Transfer learning model for anomalous event recognition in big video data
View abstract on PubMed
Summary
This summary is machine-generated.This study introduces a semantic key frame extraction algorithm for automated surveillance, significantly reducing video data. The Vision Transformer (ViT_b16) model achieved 95.87% accuracy in recognizing anomalous events.
Area Of Science
- Computer Science
- Artificial Intelligence
- Machine Learning
Background
- Video surveillance systems face challenges in accurately recognizing anomalous human activities.
- High monitoring costs and operator fatigue limit the effectiveness of traditional CCTV systems.
- Automated, real-time event recognition is crucial for enhancing security.
Purpose Of The Study
- To develop a semantic key frame extraction algorithm for efficient anomalous event recognition in surveillance videos.
- To evaluate the performance of deep learning models (ResNet50, VGG19, EfficientNetB7, ViT_b16) using this novel approach.
- To address the issue of large video data volumes by minimizing frame processing requirements.
Main Methods
- A semantic key frame extraction algorithm based on action recognition was proposed.
- The algorithm was integrated with ResNet50, VGG19, EfficientNetB7, and Vision Transformer (ViT_b16) models.

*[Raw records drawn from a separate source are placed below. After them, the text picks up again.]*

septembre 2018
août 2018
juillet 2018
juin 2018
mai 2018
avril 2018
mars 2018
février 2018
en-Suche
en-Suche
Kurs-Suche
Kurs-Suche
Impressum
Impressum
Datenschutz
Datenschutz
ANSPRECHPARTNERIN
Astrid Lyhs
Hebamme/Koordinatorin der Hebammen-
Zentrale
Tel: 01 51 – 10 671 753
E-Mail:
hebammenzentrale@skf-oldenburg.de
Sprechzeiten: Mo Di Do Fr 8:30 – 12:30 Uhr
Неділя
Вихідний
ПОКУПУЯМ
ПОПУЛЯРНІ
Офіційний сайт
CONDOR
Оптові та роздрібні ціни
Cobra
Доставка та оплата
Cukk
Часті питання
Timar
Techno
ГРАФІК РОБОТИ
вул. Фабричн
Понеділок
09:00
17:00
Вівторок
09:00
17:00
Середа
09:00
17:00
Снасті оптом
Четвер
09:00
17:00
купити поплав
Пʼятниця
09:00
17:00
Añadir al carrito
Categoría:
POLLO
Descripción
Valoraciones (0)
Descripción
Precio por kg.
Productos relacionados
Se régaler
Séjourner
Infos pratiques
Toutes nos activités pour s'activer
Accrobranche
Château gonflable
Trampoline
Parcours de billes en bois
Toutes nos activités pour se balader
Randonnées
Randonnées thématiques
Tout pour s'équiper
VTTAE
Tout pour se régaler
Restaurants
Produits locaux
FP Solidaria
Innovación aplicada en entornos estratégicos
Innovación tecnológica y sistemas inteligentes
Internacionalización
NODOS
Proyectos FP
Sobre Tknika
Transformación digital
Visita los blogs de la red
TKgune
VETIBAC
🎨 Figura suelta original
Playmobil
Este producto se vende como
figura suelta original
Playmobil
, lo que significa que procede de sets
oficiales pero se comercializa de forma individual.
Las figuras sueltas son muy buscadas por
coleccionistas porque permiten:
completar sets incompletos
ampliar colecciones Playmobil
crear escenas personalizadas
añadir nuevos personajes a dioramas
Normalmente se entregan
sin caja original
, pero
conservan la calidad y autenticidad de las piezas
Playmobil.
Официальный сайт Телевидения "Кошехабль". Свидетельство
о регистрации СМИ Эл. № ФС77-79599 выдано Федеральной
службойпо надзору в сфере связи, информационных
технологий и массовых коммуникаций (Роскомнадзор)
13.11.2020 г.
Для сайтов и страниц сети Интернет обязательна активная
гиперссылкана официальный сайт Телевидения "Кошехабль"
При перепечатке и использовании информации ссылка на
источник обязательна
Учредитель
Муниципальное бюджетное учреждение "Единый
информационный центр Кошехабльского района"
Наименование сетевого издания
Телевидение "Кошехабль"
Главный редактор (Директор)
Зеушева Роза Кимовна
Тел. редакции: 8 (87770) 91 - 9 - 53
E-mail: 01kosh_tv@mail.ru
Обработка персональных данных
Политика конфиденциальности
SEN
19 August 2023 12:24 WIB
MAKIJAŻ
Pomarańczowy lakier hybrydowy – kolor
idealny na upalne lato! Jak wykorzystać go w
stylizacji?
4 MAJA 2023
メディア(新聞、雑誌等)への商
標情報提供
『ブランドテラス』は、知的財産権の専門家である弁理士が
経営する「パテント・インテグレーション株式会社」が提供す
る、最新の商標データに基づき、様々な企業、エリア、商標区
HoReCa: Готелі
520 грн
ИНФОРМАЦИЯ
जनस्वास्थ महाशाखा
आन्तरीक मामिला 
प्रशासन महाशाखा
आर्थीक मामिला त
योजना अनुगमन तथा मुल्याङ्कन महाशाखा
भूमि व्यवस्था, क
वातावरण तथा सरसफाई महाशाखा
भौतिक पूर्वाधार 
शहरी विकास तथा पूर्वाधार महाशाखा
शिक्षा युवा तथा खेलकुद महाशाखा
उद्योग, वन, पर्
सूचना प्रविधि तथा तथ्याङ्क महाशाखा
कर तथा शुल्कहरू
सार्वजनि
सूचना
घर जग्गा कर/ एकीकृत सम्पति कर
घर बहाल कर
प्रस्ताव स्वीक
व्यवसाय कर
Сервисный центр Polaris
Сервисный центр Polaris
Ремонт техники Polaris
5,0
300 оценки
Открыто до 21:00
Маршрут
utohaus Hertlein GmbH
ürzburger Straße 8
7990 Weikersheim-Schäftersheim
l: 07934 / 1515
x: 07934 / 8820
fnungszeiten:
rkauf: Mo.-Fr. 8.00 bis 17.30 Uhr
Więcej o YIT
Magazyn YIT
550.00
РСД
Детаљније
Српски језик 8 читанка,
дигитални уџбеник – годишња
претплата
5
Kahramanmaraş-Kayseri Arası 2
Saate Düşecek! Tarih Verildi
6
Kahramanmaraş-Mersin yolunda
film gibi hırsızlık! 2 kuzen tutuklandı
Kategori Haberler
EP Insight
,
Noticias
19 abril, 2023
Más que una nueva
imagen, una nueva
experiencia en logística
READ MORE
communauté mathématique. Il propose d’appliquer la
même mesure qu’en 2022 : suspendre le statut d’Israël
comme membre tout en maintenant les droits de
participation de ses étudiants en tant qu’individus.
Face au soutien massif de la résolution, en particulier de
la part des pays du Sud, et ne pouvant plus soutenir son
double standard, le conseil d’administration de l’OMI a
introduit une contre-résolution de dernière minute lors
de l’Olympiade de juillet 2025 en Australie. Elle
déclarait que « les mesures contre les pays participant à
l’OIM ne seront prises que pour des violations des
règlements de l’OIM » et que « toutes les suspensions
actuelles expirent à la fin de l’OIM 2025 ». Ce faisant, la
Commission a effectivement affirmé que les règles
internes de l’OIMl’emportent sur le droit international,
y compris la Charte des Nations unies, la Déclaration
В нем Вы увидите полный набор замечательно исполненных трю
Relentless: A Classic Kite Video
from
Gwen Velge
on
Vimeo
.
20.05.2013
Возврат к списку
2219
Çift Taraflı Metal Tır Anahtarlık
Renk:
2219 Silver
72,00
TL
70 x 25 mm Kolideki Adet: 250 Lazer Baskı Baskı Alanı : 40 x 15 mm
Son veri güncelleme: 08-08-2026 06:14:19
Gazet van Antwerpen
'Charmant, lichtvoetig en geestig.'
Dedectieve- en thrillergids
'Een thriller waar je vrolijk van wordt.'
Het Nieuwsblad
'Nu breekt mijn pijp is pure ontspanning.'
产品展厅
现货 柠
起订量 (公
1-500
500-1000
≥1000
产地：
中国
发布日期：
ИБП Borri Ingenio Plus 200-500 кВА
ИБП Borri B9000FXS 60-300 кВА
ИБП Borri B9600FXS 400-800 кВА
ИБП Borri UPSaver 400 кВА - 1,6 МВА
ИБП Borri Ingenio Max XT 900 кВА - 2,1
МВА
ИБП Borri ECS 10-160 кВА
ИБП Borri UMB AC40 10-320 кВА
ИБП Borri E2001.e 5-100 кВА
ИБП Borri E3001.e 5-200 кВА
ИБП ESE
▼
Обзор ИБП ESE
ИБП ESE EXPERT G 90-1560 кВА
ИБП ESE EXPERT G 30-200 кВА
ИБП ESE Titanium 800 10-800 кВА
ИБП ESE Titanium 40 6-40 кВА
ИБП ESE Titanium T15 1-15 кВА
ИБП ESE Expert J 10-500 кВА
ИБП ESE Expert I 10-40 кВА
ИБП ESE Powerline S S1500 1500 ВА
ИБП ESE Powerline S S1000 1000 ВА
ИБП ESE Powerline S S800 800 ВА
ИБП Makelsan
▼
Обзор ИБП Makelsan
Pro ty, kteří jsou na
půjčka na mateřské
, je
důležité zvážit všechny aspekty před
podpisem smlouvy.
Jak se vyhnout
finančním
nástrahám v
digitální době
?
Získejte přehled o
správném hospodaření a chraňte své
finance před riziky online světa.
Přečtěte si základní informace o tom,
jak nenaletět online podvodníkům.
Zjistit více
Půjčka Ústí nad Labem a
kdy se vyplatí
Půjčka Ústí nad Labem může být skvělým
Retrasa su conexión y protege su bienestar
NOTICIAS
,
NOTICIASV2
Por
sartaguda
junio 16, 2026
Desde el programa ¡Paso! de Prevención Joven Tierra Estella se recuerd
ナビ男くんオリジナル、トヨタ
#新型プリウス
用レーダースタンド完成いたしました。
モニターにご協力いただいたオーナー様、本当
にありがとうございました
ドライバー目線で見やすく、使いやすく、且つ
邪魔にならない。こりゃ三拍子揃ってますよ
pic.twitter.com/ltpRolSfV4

- The models were trained and tested on the UCF-Crime dataset, comprising both normal and abnormal surveillance videos.
Main Results
- EfficientNetB7 achieved 86.34% accuracy, VGG19 reached 87.90%, and ResNet50 attained 90.46%.
- The Vision Transformer (ViT_b16) model demonstrated superior performance with 95.87% accuracy.
- The proposed method significantly improved anomalous event recognition compared to state-of-the-art models.
Conclusions
- The semantic key frame extraction algorithm effectively reduces video data while maintaining high accuracy in anomaly detection.
- The Vision Transformer (ViT_b16) model shows exceptional promise for real-time anomalous event recognition in surveillance.
- This research offers a scalable and accurate solution for automated security systems.